Ecem Yaman

Gerçekten ne yiyoruz?

Ecem Yaman

Elime aldığım her paketli ürünün arkasını okumaya başlayalı epey zaman oldu. Şimdi fark ediyorum ki bu durum bende bir refleks hâline geldi. Market raflarında gezerken, rengârenk ambalajlar, doğal geleneksel, anne eli değmiş gibi iddialı cümleler artık beni eskisi kadar ikna etmiyor. 

İçerik okumaya başladıkça insanın hevesi kaçıyor. Çikolata alıyorsunuz, kek alıyorsunuz, bisküvi alıyorsunuz. Marka ne kadar kalitelinolursa olsun içerik listesi birçoğun ki aynı. Palm yağı, glikoz şurubu, fruktoz şurubu, aroma vericiler, renklendiriciler. Eliniz hangi pakete gitse karşınıza bunlar çıkıyor. İstisnaları var tabi.

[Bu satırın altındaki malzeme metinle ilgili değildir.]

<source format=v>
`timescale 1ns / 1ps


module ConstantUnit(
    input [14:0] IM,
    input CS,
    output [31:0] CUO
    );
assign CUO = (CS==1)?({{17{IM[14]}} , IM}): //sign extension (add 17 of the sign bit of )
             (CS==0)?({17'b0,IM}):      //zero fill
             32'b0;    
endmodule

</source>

Ama o ürünler de ya çok pahalı ve ithal. 

Özellikle palm yağı meselesi bence başlı başına bir sorun. Ucuz olduğu için gıda sektöründe bu kadar yaygın kullanılıyor ama insan sağlığı açısından masum olduğu söylenemez. Palm yağı doymuş yağ oranı yüksek bir yağ. Aşırı tüketildiğinde kalp ve damar hastalıkları riskini artırdığı kötü kolesterolü yükselttiği bilimsel çalışmalarla defalarca ortaya konmuş durumda. Üstelik raf ömrünü uzattığı için neredeyse her paketli gıdada karşımıza çıkıyor. Çikolatanın içinde, kekte, gofrette, kremada… 

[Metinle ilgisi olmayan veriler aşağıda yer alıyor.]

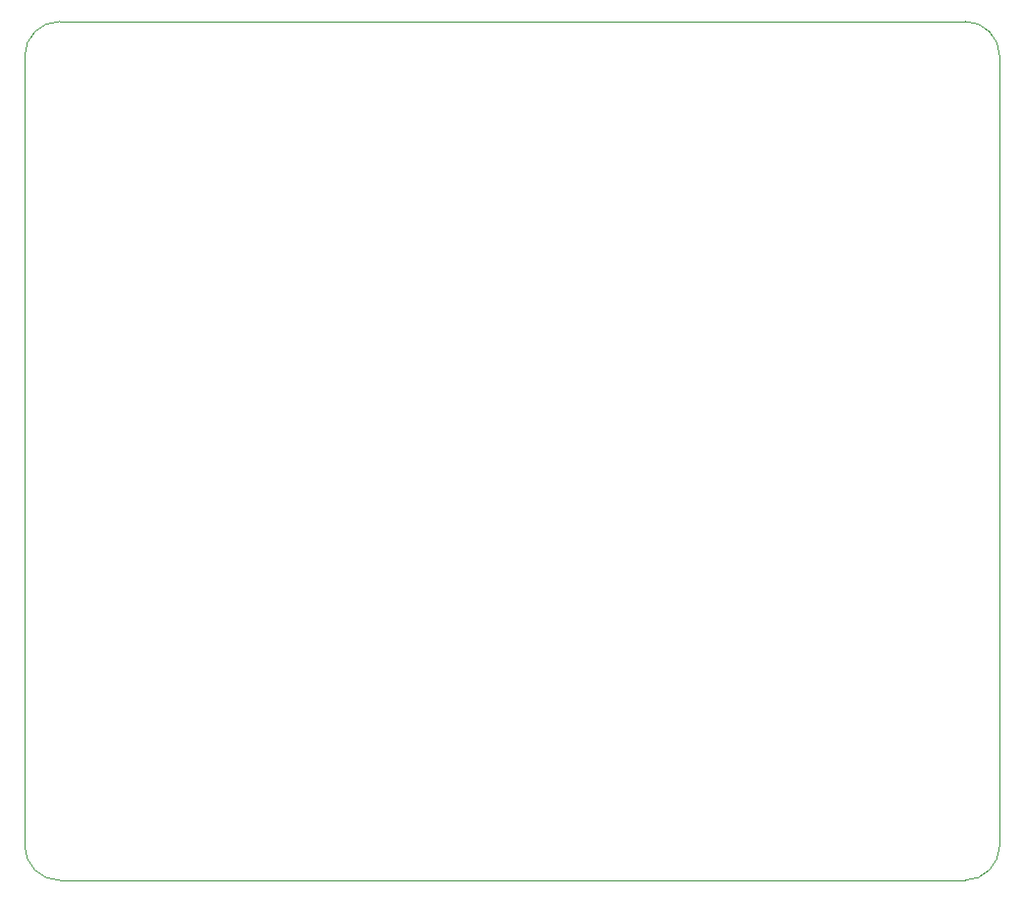
<source format=gbr>
G04 #@! TF.GenerationSoftware,KiCad,Pcbnew,(5.1.4)-1*
G04 #@! TF.CreationDate,2019-10-10T13:13:51+09:00*
G04 #@! TF.ProjectId,stm32f446_main,73746d33-3266-4343-9436-5f6d61696e2e,rev?*
G04 #@! TF.SameCoordinates,Original*
G04 #@! TF.FileFunction,Profile,NP*
%FSLAX46Y46*%
G04 Gerber Fmt 4.6, Leading zero omitted, Abs format (unit mm)*
G04 Created by KiCad (PCBNEW (5.1.4)-1) date 2019-10-10 13:13:51*
%MOMM*%
%LPD*%
G04 APERTURE LIST*
%ADD10C,0.050000*%
G04 APERTURE END LIST*
D10*
X149000000Y-121000000D02*
G75*
G02X146000000Y-118000000I0J3000000D01*
G01*
X146000000Y-50000000D02*
G75*
G02X149000000Y-47000000I3000000J0D01*
G01*
X227000000Y-47000000D02*
G75*
G02X230000000Y-50000000I0J-3000000D01*
G01*
X230000000Y-118000000D02*
G75*
G02X227000000Y-121000000I-3000000J0D01*
G01*
X230000000Y-118000000D02*
X230000000Y-50000000D01*
X149000000Y-121000000D02*
X227000000Y-121000000D01*
X146000000Y-50000000D02*
X146000000Y-118000000D01*
X227000000Y-47000000D02*
X149000000Y-47000000D01*
M02*

</source>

Ayrıca içlerine konulan şeker bile şeker değil. Glikoz şurubu, fruktoz şurubu… Ucuz, tatlı ve bağımlılık yapıcıdır. Bu maddelerin aşırı tüketimi obeziteyi, insülin direncini ve diyabet riskini artırıyor. Ama market raflarında neredeyse tamamında bu şuruplar var. Sonra da toplum olarak neden bu kadar hızlı kilo alıyoruz, neden çocuk yaşta şeker hastalığı konuşuyoruz diye şaşırıyoruz.

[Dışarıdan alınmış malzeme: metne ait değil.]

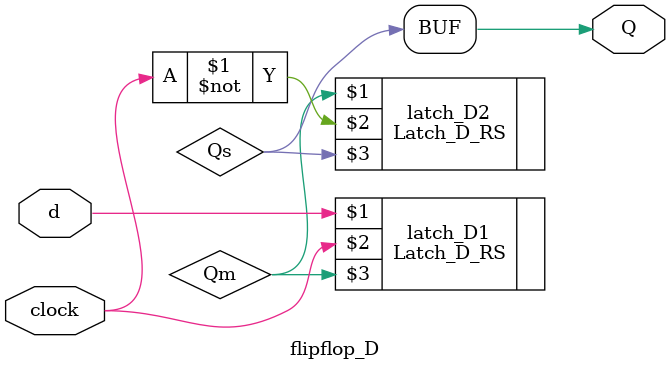
<source format=v>
module flipflop_D(d, clock , Q);
	
	input d, clock;
	output Q;
	
	wire Qm, Qs;

	//always @(posedge clock)
	
		//begin
	
	Latch_D_RS latch_D1(d, clock,Qm), latch_D2(Qm, ~clock,Qs);
	
		//end 
	
	assign Q = Qs;

endmodule 
</source>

İşin daha kötü tarafı ise şu yerli ve iyi marka diye bildiğimiz birçok ürünün içeriği böyle. Raflarda gururla yer alan, reklamlarla desteklenen paketli gıdaların büyük bölümünde palm yağı mutlaka  çıkıyor. İçeriği gerçekten temiz olan ürünlere baktığınızda ise fiyatlar yükseliyor. Sağlıklı beslenmek neredeyse maddi güce bağlı hâle geldi.